Fernando Barral Zegarra/Bolinfo/Tarija//
El Periódico-Diciembre 13-2022.- Para la Fundación “Jubileo” el presupuesto general del Estado, del 2023, no tiene “cambio de rumbo”, en alusión a que no tiene muchos cambios respecto de los últimos años y se mantienen algunos hechos, como el déficit fiscal.
En un documento denominado “Proyecto de Presupuesto General del Estado 2023, sin cambio de rumbo” presentaron sus observaciones como el que no se advierte una recuperación de las recaudaciones tributarias que incluso son menores respecto a la gestión 2014.
Se presenta un incremento de la renta petrolera, en un contexto de baja producción, las transferencias a gobernaciones y municipios suben en 3.9%, el gasto corriente no deja de subir y la inversión continúa hacia abajo, mencionan.
La subvención a los hidrocarburos será mayor a los 1.000 millones de dólares, “el país no sale del déficit fiscal ni del endeudamiento”, este presupuesto muestra tendencias similares a las observadas en los últimos presupuestos, según la información disponible.
Si bien registra leve aumento de los ingresos tributarios de 5% con relación al presupuesto 2022, aún no se advierte una recuperación de las recaudaciones, desde el 2016 los ingresos tributarios disminuyeron y los previstos estarían por debajo incluso del 2014.
Los ingresos por el IDH y Regalías por hidrocarburos se incrementarían en 11,6% respecto al presupuesto actual, sin embargo, la tendencia de estos ingresos no solamente depende de los precios internacionales, sino también los volúmenes de produccion de gas, en especial.
Sin embargo, estos volúmenes han estado disminuyendo en los últimos años, hace notar “Jubileo”, al añadir que las transferencias a los gobiernos subnacionales por coparticipación de impuestos y regalías resumen la tendencia de los ingresos en general.
“De acuerdo con las proyecciones aquellas transferencias registrarían un leve aumento de 3.9%”, prosigue el documento, al agregar que con relación a los gastos se observan dos tendencias que se mostraron en los últimos años.
Por un lado, los gastos corrientes continúan subiendo en 7,1% en comparación al año pasado y por otro lado, la inversión pública disminuye.

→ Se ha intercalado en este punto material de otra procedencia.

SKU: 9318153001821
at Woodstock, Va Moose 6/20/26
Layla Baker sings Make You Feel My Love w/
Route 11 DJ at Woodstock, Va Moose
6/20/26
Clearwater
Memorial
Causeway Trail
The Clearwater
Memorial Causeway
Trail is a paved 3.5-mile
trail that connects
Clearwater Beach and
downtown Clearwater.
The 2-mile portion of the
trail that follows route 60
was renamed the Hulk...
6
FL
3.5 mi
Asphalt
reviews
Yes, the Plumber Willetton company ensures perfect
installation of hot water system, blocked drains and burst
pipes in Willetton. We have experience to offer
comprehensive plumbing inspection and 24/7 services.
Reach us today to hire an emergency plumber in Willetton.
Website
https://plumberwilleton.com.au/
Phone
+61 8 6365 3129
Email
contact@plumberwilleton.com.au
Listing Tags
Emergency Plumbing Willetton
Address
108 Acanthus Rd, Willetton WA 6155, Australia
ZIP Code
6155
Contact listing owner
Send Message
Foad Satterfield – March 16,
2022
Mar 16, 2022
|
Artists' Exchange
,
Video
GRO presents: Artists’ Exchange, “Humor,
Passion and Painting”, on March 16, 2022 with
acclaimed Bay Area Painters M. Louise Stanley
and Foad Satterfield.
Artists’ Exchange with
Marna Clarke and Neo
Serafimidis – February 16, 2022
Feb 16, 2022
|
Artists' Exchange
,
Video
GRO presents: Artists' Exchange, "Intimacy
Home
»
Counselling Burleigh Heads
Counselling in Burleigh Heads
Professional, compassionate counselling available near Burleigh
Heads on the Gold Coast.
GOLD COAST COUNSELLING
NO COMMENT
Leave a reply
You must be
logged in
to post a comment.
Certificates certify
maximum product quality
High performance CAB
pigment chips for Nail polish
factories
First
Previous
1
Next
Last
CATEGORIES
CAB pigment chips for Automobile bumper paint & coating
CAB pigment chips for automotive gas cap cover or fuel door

Si bien se prevé una inversión de 4.006 millones de dólares este monto es 20% menor respecto el presupuesto 2022.
“Habrá que observar la ejecución de la inversión pública que en general estuvo por debajo de los niveles programados”, observa la Fundación.
EL DATO
La subvención a los hidrocarburos llegaría a los 7.642 millones de bolivianos, un 59% más que el año pasado. Como resultado de los ingresos y gastos previstos el presupuesto 2023 tiene programado un déficit fiscal de 7.5% del PIB (Producto Interno Bruto).
Este déficit es “bastante profundo al igual que el registrado en los últimos años, lo que refleja la compleja situación por la que atraviesan las finanzas públicas en términos de sostenibilidad”. Este presupuesto además prevé mayor endeudamiento, añaden.